Data excerpts.
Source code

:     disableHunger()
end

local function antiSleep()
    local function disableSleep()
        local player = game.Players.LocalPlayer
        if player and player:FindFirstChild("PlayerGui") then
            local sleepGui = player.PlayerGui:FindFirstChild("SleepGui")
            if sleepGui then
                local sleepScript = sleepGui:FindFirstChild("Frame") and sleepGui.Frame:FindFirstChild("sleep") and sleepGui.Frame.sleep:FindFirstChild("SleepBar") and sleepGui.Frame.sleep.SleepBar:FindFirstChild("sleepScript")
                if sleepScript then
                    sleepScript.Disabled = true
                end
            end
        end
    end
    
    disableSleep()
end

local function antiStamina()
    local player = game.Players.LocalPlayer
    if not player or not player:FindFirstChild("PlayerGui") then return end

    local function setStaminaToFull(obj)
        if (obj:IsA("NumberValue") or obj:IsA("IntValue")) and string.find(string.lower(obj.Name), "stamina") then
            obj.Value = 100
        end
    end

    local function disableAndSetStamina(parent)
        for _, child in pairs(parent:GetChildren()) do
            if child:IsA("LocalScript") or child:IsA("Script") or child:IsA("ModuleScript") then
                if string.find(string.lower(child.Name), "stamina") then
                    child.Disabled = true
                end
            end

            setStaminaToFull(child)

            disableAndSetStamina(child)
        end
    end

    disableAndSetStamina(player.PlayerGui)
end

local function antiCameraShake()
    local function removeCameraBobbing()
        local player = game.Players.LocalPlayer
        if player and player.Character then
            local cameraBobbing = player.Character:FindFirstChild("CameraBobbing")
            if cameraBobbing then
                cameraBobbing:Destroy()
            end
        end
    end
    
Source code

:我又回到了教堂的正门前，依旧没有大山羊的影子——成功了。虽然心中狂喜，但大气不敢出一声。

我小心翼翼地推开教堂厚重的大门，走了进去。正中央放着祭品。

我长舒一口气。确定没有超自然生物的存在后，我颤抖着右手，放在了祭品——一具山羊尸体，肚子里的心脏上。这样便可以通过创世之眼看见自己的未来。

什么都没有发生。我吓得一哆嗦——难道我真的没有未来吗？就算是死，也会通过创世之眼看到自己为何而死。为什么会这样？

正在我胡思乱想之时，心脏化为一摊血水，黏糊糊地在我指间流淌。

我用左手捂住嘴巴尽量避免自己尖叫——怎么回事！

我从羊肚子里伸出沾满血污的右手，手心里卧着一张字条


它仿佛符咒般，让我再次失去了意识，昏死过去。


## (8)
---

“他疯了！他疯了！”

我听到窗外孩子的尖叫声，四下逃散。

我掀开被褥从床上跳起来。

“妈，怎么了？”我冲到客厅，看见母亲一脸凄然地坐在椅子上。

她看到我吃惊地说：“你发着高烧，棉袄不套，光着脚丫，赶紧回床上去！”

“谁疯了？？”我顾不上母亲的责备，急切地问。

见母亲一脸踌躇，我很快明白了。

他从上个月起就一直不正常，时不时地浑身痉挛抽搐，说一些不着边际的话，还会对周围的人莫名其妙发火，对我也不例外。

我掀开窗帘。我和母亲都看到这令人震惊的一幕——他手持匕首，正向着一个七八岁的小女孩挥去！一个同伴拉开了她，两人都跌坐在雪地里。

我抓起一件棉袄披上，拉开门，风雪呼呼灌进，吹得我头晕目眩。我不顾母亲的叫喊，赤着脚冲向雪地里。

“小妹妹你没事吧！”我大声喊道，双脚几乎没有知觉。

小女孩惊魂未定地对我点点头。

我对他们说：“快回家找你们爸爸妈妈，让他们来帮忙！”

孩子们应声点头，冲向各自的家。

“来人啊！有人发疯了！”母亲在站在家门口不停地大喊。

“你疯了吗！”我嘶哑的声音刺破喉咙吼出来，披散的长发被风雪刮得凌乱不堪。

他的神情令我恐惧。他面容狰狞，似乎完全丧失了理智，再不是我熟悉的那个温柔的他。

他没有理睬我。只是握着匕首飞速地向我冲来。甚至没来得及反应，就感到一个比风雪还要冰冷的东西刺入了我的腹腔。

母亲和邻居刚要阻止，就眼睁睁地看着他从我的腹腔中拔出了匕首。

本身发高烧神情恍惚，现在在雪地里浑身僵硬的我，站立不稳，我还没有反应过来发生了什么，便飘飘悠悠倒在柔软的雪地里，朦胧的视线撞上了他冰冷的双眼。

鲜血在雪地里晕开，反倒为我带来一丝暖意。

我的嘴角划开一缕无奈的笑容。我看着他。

PROBLEM DETAILS. Recast the lines of all the items above as a Markdown table with the columns Row and Line. Number each row and leave out blank lines.

OUTPUT OF THE EXERCISE.
| Row | Line |
|---|---|
| 1 | Source code |
| 2 | :     disableHunger() |
| 3 | end |
| 4 | local function antiSleep() |
| 5 |     local function disableSleep() |
| 6 |         local player = game.Players.LocalPlayer |
| 7 |         if player and player:FindFirstChild("PlayerGui") then |
| 8 |             local sleepGui = player.PlayerGui:FindFirstChild("SleepGui") |
| 9 |             if sleepGui then |
| 10 |                 local sleepScript = sleepGui:FindFirstChild("Frame") and sleepGui.Frame:FindFirstChild("sleep") and sleepGui.Frame.sleep:FindFirstChild("SleepBar") and sleepGui.Frame.sleep.SleepBar:FindFirstChild("sleepScript") |
| 11 |                 if sleepScript then |
| 12 |                     sleepScript.Disabled = true |
| 13 |                 end |
| 14 |             end |
| 15 |         end |
| 16 |     end |
| 17 |     disableSleep() |
| 18 | end |
| 19 | local function antiStamina() |
| 20 |     local player = game.Players.LocalPlayer |
| 21 |     if not player or not player:FindFirstChild("PlayerGui") then return end |
| 22 |     local function setStaminaToFull(obj) |
| 23 |         if (obj:IsA("NumberValue") or obj:IsA("IntValue")) and string.find(string.lower(obj.Name), "stamina") then |
| 24 |             obj.Value = 100 |
| 25 |         end |
| 26 |     end |
| 27 |     local function disableAndSetStamina(parent) |
| 28 |         for _, child in pairs(parent:GetChildren()) do |
| 29 |             if child:IsA("LocalScript") or child:IsA("Script") or child:IsA("ModuleScript") then |
| 30 |                 if string.find(string.lower(child.Name), "stamina") then |
| 31 |                     child.Disabled = true |
| 32 |                 end |
| 33 |             end |
| 34 |             setStaminaToFull(child) |
| 35 |             disableAndSetStamina(child) |
| 36 |         end |
| 37 |     end |
| 38 |     disableAndSetStamina(player.PlayerGui) |
| 39 | end |
| 40 | local function antiCameraShake() |
| 41 |     local function removeCameraBobbing() |
| 42 |         local player = game.Players.LocalPlayer |
| 43 |         if player and player.Character then |
| 44 |             local cameraBobbing = player.Character:FindFirstChild("CameraBobbing") |
| 45 |             if cameraBobbing then |
| 46 |                 cameraBobbing:Destroy() |
| 47 |             end |
| 48 |         end |
| 49 |     end |
| 50 | Source code |
| 51 | :我又回到了教堂的正门前，依旧没有大山羊的影子——成功了。虽然心中狂喜，但大气不敢出一声。 |
| 52 | 我小心翼翼地推开教堂厚重的大门，走了进去。正中央放着祭品。 |
| 53 | 我长舒一口气。确定没有超自然生物的存在后，我颤抖着右手，放在了祭品——一具山羊尸体，肚子里的心脏上。这样便可以通过创世之眼看见自己的未来。 |
| 54 | 什么都没有发生。我吓得一哆嗦——难道我真的没有未来吗？就算是死，也会通过创世之眼看到自己为何而死。为什么会这样？ |
| 55 | 正在我胡思乱想之时，心脏化为一摊血水，黏糊糊地在我指间流淌。 |
| 56 | 我用左手捂住嘴巴尽量避免自己尖叫——怎么回事！ |
| 57 | 我从羊肚子里伸出沾满血污的右手，手心里卧着一张字条 |
| 58 | 它仿佛符咒般，让我再次失去了意识，昏死过去。 |
| 59 | ## (8) |
| 60 | --- |
| 61 | “他疯了！他疯了！” |
| 62 | 我听到窗外孩子的尖叫声，四下逃散。 |
| 63 | 我掀开被褥从床上跳起来。 |
| 64 | “妈，怎么了？”我冲到客厅，看见母亲一脸凄然地坐在椅子上。 |
| 65 | 她看到我吃惊地说：“你发着高烧，棉袄不套，光着脚丫，赶紧回床上去！” |
| 66 | “谁疯了？？”我顾不上母亲的责备，急切地问。 |
| 67 | 见母亲一脸踌躇，我很快明白了。 |
| 68 | 他从上个月起就一直不正常，时不时地浑身痉挛抽搐，说一些不着边际的话，还会对周围的人莫名其妙发火，对我也不例外。 |
| 69 | 我掀开窗帘。我和母亲都看到这令人震惊的一幕——他手持匕首，正向着一个七八岁的小女孩挥去！一个同伴拉开了她，两人都跌坐在雪地里。 |
| 70 | 我抓起一件棉袄披上，拉开门，风雪呼呼灌进，吹得我头晕目眩。我不顾母亲的叫喊，赤着脚冲向雪地里。 |
| 71 | “小妹妹你没事吧！”我大声喊道，双脚几乎没有知觉。 |
| 72 | 小女孩惊魂未定地对我点点头。 |
| 73 | 我对他们说：“快回家找你们爸爸妈妈，让他们来帮忙！” |
| 74 | 孩子们应声点头，冲向各自的家。 |
| 75 | “来人啊！有人发疯了！”母亲在站在家门口不停地大喊。 |
| 76 | “你疯了吗！”我嘶哑的声音刺破喉咙吼出来，披散的长发被风雪刮得凌乱不堪。 |
| 77 | 他的神情令我恐惧。他面容狰狞，似乎完全丧失了理智，再不是我熟悉的那个温柔的他。 |
| 78 | 他没有理睬我。只是握着匕首飞速地向我冲来。甚至没来得及反应，就感到一个比风雪还要冰冷的东西刺入了我的腹腔。 |
| 79 | 母亲和邻居刚要阻止，就眼睁睁地看着他从我的腹腔中拔出了匕首。 |
| 80 | 本身发高烧神情恍惚，现在在雪地里浑身僵硬的我，站立不稳，我还没有反应过来发生了什么，便飘飘悠悠倒在柔软的雪地里，朦胧的视线撞上了他冰冷的双眼。 |
| 81 | 鲜血在雪地里晕开，反倒为我带来一丝暖意。 |
| 82 | 我的嘴角划开一缕无奈的笑容。我看着他。 |